Tous trois s’assirent à une table, demandèrent de la bière et se mirent à causer à voix basse.

– Eh bien ? fit Marmouset.

– Eh bien ! dit Edward, vous avez deviné.

– Ah !

– L’homme gris s’est moqué de la police, de la pairie et du clergé.

– Vraiment ? dit Marmouset avec un sourire.

– On lui a mis dans sa prison, poursuivit Edward, ce que vous appelez, vous autres, un mouton.

– Bon !

– Il aura très probablement ensorcelé le mouton.

– Cela ne m’étonne pas, dit Milon, qui se souvint de l’étrange don de fascination que possédait Rocambole.

– Et le mouton est avec lui.

– Quelle preuve en avez-vous ?

– Ce monsieur a raconté que l’homme gris lui avait confié qu’il comptait beaucoup pour sa délivrance sur un chef fénian qui se trouvait à Paris.

– Et qui se nommait Rocambole ?

– Justement.

– Pauvre gens ! dit Marmouset en souriant.

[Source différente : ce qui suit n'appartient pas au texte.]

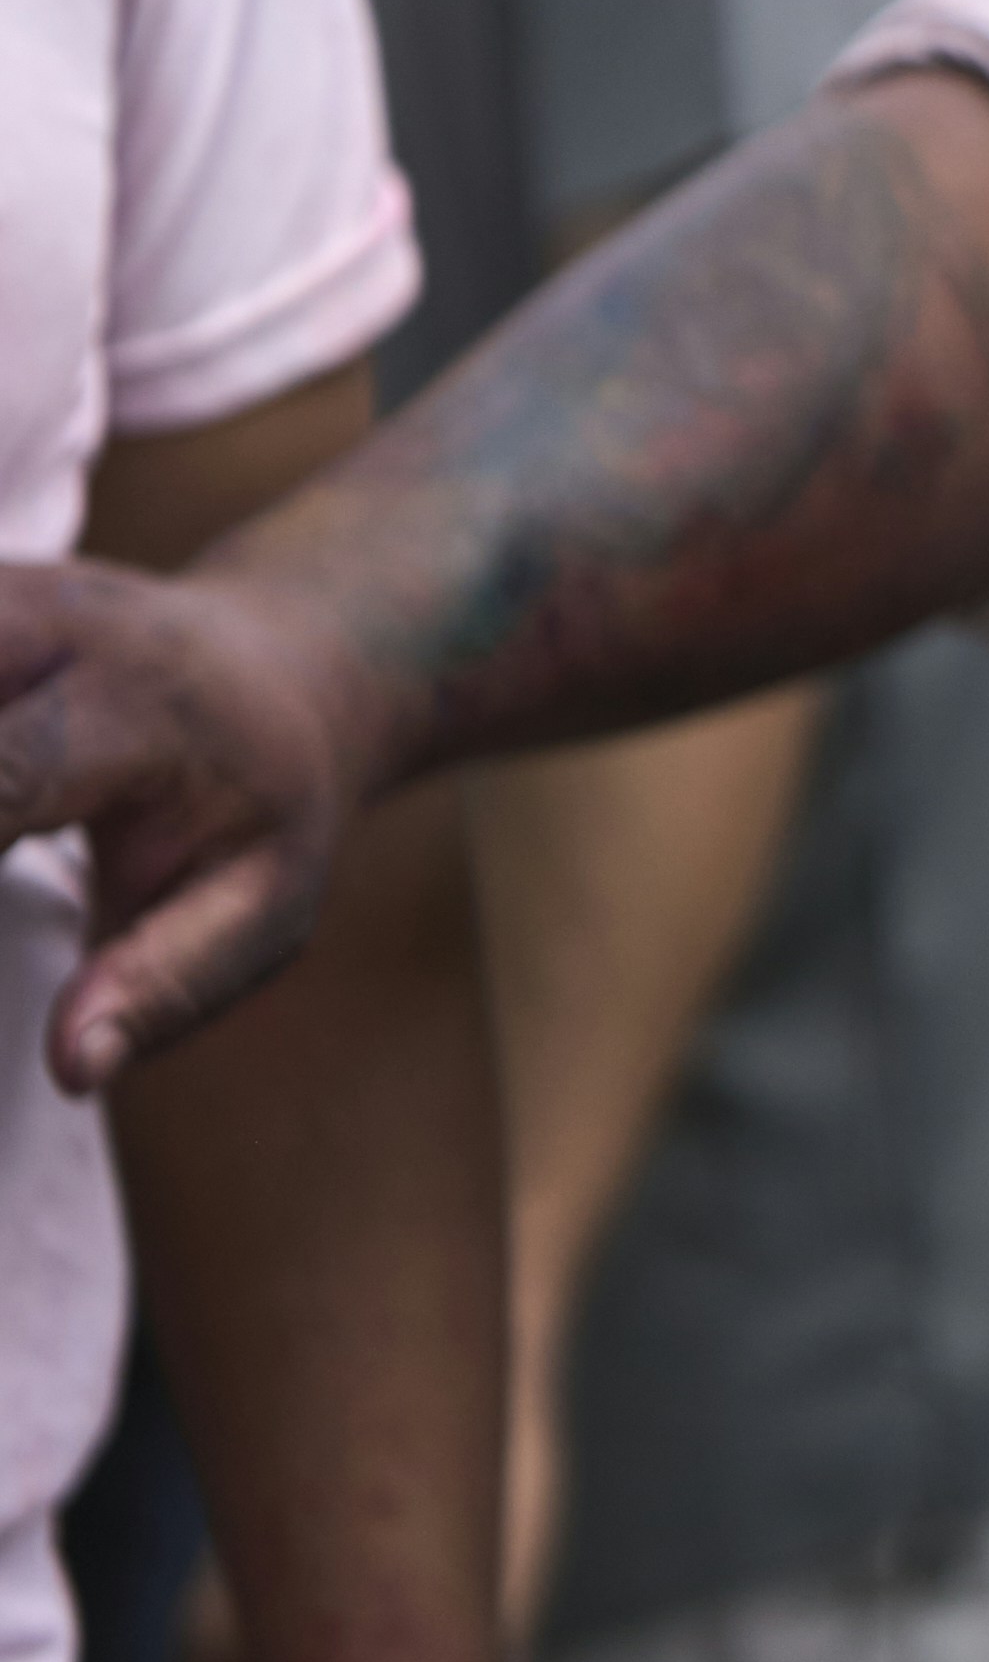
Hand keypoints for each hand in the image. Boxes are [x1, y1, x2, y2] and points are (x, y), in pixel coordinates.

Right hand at [0, 545, 376, 1083]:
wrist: (287, 663)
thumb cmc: (266, 802)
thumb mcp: (265, 902)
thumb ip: (167, 982)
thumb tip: (76, 1070)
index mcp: (141, 702)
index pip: (8, 773)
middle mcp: (58, 621)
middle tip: (1, 871)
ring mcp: (1, 591)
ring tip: (2, 860)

– Puis, c’est lui, le mouton, continua Edward, qui leur a donné l’idée de faire l’article des journaux.

– Ah ! ah ! Et que vous a dit le révérend Patterson ?

– Il est pressé de voir arrêter Rocambole.

– Fort bien.

– D’autant mieux, ajouta Edward, qu’on compte bien le mettre dans la même cellule que l’homme gris.

Cette fois Marmouset partit d’un éclat de rire.

Puis il dit à Milon :

– Tu peux ce soir aller trouver Vanda.

– Ah !

– Et lui dire que je me fais arrêter demain matin.

– J’y vais, dit Milon. Où vous retrouverai-je ?

– À l’hôtel des Trois-Couronnes.

Et Marmouset dit à Edward :

– Cela ne m’avancerait pas à grand’chose d’entrer à Newgate ce soir, il faut nous arranger pour me faire arrêter demain matin.

– Où cela ?

– À l’hôtel, dans mon lit.

– Entrer à Newgate n’est rien, dit Edward, mais… en sortir ?

– Oh ! répondit Marmouset, ne vous inquiétez pas, j’ai mon affaire.

– Vous avez le moyen d’en sortir ?

– Avec les excuses de Leurs Seigneuries. Milon a ses instructions à ce sujet.

Puis il ajouta :

– Et maintenant, quittez-moi, et envoyez un petit billet au révérend Patterson pour lui apprendre que vous avez l’œil sur Rocambole.

Que diable ! murmura Marmouset d’un ton moqueur, il faut bien que le chef des détectives anglicans passe enfin une bonne nuit !…

Le détective s’en alla et Marmouset fut tranquillement se coucher.